Now, I’ve been a practicing Wiccan for a long time – over 10 years, in fact. Most who come to Wicca go through a dedication period, either alone or with a coven. The generally accepted period of time is a year and a day. Mine was much different – there were 7 years between my dedication (age 9) and my self-initiation (age 16). I never have worked with, or been interested in working with a coven, so I wasn’t really confined to a year and a day format – obviously. During this time, I focused first on Esbats. Like many Wiccans, I found the Goddess to be fascinating. My first year, I actually didn’t formally celebrate any of the Sabbats. I just wasn’t ready for that. Eventually, I added the Sabbats as I became more and more comfortable and familiar with their meanings, their symbols, and their importance.
Timothy Roderick's year and a day guide
I began to wonder if I missed something by not using a year and a day format when I was maybe 14. After watching a few videos recently by ladylunaskye I went back to wondering.
Well, I just decided to do it. I found a copy of Wicca: A Year and a Day from Amazon for pretty cheap. It showed up today in the mail and I’ve started diving in. I don’t know if I’ll write an entry for everyday, but I’ve started a hard copy journal. I’m excited to see what I can learn from this journey and to see how it interacts with the 2 year shamanic apprenticeship I’ll be starting in a few months.
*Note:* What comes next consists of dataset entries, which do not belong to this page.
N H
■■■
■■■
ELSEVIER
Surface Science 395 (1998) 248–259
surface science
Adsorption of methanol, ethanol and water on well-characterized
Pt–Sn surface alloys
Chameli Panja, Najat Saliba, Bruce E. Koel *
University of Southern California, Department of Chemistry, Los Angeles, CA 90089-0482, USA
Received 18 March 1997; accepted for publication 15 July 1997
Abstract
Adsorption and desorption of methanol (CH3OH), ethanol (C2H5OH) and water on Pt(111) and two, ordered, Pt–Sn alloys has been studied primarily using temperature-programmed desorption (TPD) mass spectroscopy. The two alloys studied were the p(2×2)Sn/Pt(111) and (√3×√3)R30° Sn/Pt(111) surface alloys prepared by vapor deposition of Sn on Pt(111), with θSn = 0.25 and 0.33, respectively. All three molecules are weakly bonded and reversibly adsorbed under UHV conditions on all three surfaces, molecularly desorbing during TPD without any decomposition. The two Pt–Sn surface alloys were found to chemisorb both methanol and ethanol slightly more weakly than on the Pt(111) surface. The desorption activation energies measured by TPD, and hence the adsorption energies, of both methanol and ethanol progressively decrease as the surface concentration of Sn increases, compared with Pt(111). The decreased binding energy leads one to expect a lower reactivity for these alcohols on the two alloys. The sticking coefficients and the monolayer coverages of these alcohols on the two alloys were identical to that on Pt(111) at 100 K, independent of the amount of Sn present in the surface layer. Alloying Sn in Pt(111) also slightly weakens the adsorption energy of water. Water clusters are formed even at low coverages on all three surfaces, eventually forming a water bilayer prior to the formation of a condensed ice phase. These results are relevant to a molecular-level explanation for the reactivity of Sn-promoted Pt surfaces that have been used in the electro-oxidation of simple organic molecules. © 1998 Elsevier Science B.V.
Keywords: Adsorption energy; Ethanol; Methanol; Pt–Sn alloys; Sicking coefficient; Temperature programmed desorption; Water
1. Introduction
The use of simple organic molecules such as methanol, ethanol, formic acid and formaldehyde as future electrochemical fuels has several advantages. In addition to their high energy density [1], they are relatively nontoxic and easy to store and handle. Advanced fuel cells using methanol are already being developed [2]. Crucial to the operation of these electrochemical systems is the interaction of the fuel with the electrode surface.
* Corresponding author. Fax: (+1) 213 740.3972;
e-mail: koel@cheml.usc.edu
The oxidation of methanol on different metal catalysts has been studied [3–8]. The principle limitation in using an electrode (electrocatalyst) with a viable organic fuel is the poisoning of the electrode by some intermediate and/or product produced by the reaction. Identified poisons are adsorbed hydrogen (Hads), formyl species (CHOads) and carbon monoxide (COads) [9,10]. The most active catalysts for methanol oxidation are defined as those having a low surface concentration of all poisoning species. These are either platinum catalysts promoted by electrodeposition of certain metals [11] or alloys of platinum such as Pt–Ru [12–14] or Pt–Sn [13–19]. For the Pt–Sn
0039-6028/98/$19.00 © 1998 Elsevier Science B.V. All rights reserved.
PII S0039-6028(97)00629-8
So, I’ll be deepening my understanding of my path and I encourage everyone to do so from time to time – to go back to basics, so to speak, and remember the things we so often take for granted.
~Take care and Blessed be
This year, I decided to try something different for Yule. I usually do a simple ritual involving a reflection on the darkness and lighting a candle, letting it shine through the long dark night. This time ’round, I’m holding a vigil – watching the sky and waiting for the sun to rise. During this, I’m reflecting on the darkness and it’s purpose and preparing for a little celebration when the sun does rise. It’s only right to celebrate the return of the sun, even if we are heading into the coldest part of winter. We are coming out of the darkness.
Dawn of the Winter Solstice as seen at Stonehenge.
When the dawn comes, I’ll don my coin belt, grab my drum and encourage the coming light and see the Goddess through her labor. Where I live, dawn (the beginning of twilight before the actually sun rise) occurs around 7:40 this morning and the sun will rise nearly 35 minutes later.
I find active ritual that includes dancing, chanting, singing and the like to be the most amazing experience. For many years I planed out my Sabbat rituals meticulously, which isn’t really a bad thing to do at first. This allows you to truly understand the purpose for the Sabbat and the symbols often used; but, I think I’m ready to try out new things and experiment. If I don’t like what I do this year, I can always do something else next year.